ACTIVITY LIST —
**a)** Answer these from the text on National Nutrition Week:
(i) In which week of the year is it celebrated?
(ii) Who started it, and in what year?
(iii) What two conditions can the term malnutrition refer to?
**b)** Carry on the text on National Nutrition Week, starting after its last sentence.

National Nutrition Week — Eat Right, Feel Bright!

The National Nutrition Week is celebrated annually to encourage people to make healthy lifestyle choices and eat right.

National Nutrition Week is celebrated every year in the first week of September, with the objective of creating awareness on the importance of nutrition for health. This was an initiative started by the Government of India in 1982 to reduce the level of malnutrition in the country.

National Nutrition Week is meant to draw attention to the impact of nutrition on not just individual health but also on development, productivity, economic growth and national development as well. The continuing idea is to promote good health through nutrition education.Balanced Diet

What is Nutrition? 

Nutrition is understood to be the consumption of food by a person in relation to their dietary needs. It is an issue of survival and health of the current and future generations.

Food provides the nutrients required to be healthy – fats, proteins, carbohydrates, vitamins, minerals and water and a staple diet that has all of these elements is a healthy, balanced diet. A healthy diet over a lifetime not only helps prevent malnutrition but also can hold off a whole range of noncomunicable conditions as well.

But with changing lifestyles and the subsequent shift in dietary patterns has resulted in people consuming foods that have high levels of sugars and salts, distorting the balance of a healthy diet. This is once of the issues that National Nutrition Week hopes to address.

Malnutrition

Malnutrition is a very broad term that could refer to either under nutrition, where the body does not get enough nutrients, or over nutrition, where although there are enough calories being consumed, the food doesn’t have the right nutrients required for growth.

RECORDS PROVIDED —
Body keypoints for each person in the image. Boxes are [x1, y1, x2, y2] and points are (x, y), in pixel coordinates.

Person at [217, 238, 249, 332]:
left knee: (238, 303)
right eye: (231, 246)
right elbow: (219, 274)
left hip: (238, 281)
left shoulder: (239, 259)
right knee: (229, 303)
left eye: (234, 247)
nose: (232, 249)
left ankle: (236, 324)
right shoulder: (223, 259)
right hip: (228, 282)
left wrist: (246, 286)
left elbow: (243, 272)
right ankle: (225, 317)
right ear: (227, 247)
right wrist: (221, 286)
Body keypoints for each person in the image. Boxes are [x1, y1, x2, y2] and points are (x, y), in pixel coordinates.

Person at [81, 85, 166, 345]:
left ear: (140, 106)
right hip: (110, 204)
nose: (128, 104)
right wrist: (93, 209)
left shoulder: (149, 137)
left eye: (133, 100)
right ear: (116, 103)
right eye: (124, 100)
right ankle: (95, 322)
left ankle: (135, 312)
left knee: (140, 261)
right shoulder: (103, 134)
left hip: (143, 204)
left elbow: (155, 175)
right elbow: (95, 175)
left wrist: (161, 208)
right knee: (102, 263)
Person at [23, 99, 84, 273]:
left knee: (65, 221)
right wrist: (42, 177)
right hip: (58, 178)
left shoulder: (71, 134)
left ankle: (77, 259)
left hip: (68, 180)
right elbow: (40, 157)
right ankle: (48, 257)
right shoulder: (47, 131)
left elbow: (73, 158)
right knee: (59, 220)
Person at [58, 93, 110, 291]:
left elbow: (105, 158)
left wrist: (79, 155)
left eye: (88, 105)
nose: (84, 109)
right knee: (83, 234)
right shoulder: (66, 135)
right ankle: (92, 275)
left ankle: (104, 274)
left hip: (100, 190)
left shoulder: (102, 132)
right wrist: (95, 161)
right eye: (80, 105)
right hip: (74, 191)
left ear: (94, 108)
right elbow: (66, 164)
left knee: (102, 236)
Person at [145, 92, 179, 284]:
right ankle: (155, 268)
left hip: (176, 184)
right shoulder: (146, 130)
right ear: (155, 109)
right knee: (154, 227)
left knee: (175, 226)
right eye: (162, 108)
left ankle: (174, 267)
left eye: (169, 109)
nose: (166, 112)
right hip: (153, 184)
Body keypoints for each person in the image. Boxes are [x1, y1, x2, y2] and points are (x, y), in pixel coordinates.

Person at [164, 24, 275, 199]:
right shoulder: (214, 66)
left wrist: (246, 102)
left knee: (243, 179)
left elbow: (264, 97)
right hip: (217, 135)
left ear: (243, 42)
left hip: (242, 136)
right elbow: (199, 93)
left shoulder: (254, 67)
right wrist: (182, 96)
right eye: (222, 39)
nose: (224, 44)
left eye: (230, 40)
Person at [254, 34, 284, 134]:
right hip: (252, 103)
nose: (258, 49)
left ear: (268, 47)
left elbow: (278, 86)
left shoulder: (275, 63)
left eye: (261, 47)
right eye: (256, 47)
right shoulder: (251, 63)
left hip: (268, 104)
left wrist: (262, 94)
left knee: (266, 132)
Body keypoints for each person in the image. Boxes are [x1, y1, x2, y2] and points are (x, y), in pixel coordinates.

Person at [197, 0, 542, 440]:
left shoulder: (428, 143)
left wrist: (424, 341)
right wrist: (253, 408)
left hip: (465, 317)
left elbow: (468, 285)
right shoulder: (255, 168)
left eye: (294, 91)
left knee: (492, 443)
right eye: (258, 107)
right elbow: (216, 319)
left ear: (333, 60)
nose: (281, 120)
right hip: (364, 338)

ANSWERS FOR THIS EXERCISE —
**a)**
(i) The first week of September.
(ii) The Government of India, in 1982.
(iii) Under nutrition and over nutrition.

**b)**
Malnutrition due to over eating is becoming a challenge due to the changing lifestyle and eating patterns.

While on the other hand, under nutrition is a persisting problem in developing countries due to poverty, corruption, illiteracy and lack of awareness of the importance of good nutrition. This is particularly relevant in a country like India where the population is also a contributing factor.

Malnutrition in India 

Malnutrition or sub nutrition occurs when a person does not consume the required amount of food. And according to the World Food Programme statistics, India is home to quarter of the world’s undernourished people, and this includes a third of the undernourished children. While the rates of hunger have been dropping steadily in the last 30 years, the population of chronically malnourished and stunted has been at around 38%. It also contributes to half of all the deaths worldwide in children. 

What can you do?

Malnutrition can be combated by taking the time to notice the symptoms, which can include depression, loss of fat, longer recovery from illness, reduced muscle mass, irritability, tiredness and a lower sex drive. In children, severely malnourishment can lead to slow behavioural and intellectual development. By consuming a balanced diet, malnutrition can be avoided. This means eating the right balance of carbohydrates, fruit and vegetables, protein, dairy, fats and even water.

It is important that malnutrition is addressed as a whole because of the of the burden it places on the socio-economic fabric of society. It starts with making people aware of the problems of malnutrition and taking measures to fix this, like the importance of nutritious foods like fresh fruit and vegetables, legumes, meat and milk. National Nutrition Week aims at ensuring exactly this, providing all people the access to healthier and more sustainable diets in order to eradicate malnutrition.